Strengths and Limitations
The strengths of this study include the randomized crossover design with testing sessions held one week apart on the same day within 30 min of the previous session under fasted conditions. Another strength is the use of the Zmachine EEG to collect objective at-home sleep data from participants. The Zmachine allowed for the confirmation of adherence to the prescribed sleep curtailment. Limitations of this study include possible fatigue effects from the large sample tasting load per lab visit. To minimize this, breaks between trials were instituted. Further, the range of sweetness levels used may not have been large enough to fully capture changes in preferred sweetener concentration after sleep curtailment, as evidenced by participants who selected the highest level of sweetness after a habitual (sucrose
n = 4, sucralose
n = 4) or curtailed night of sleep (sucrose:
n = 11, sucralose
n = 12) in at least one of the two trials during sweet preference testing. Participants in this study were non-obese per BMI, although %BF was slightly elevated in some individuals; thus, generalizing the findings to individuals with elevated adiposity should be avoided until further testing can be performed.Several limitations regarding the sleep curtailment strategy used are also present.
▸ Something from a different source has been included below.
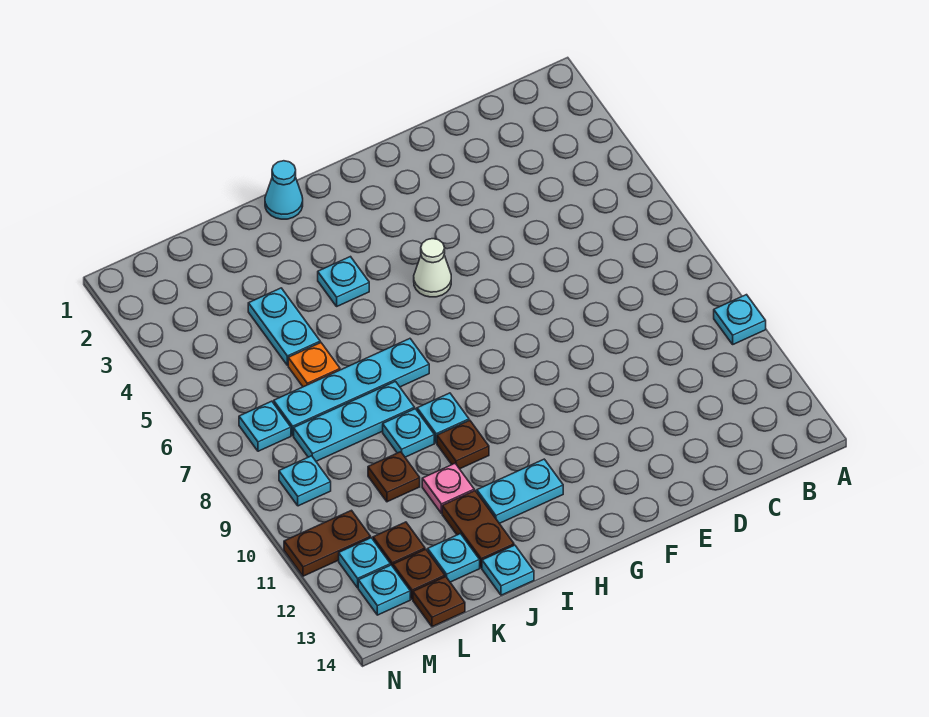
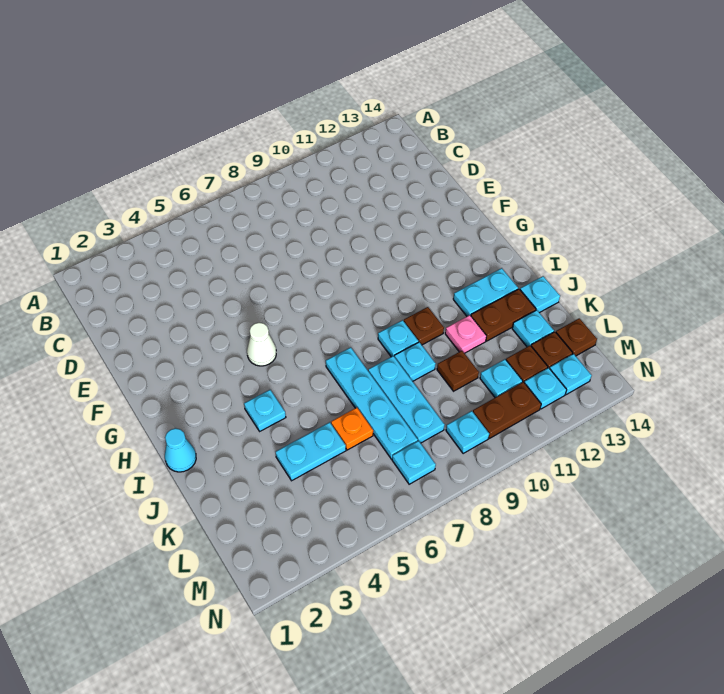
cyan 1x1 plate [714,295,766,344] -> cyan 1x1 plate moved to [480,359,522,397]
cyan 1x2 plate [477,459,563,524] -> cyan 1x2 plate turned to [453,268,518,316]
brown 1x2 plate [284,510,371,576] -> brown 1x2 plate turned to [473,382,541,438]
While participants reported healthy subjective sleep (PSQI <5) prior to taking part in the study, sleep duration was not measured for the days prior to the recording night, and, therefore, we cannot rule out the possible effect of cumulative nights of insufficient sleep [
81]. While no order or sequence effects were observed, participants were not habituated to the Zmachine prior to use, and therefore, first-night effects caused by experiencing the Zmachine for the first time may have occurred. Unpublished data from our lab revealed no differences in objective sleep measures between the first and second nights of Zmachine use in a population of 41 females who claimed to habitually meet sleep recommendations, so this appears to be of limited concern but is still worth noting. Despite curtailment occurring around the habitual sleep midpoint, depending on how participants chose to use the additional time gained through sleep curtailment, circadian rhythm disruption could still have occurred. Finally, sweet taste alone was measured using prototypical tastants in water, and therefore, it is unclear how these sleep curtailment-induced changes manifest, if at all, when complex foods with multiple sensory attributes are consumed.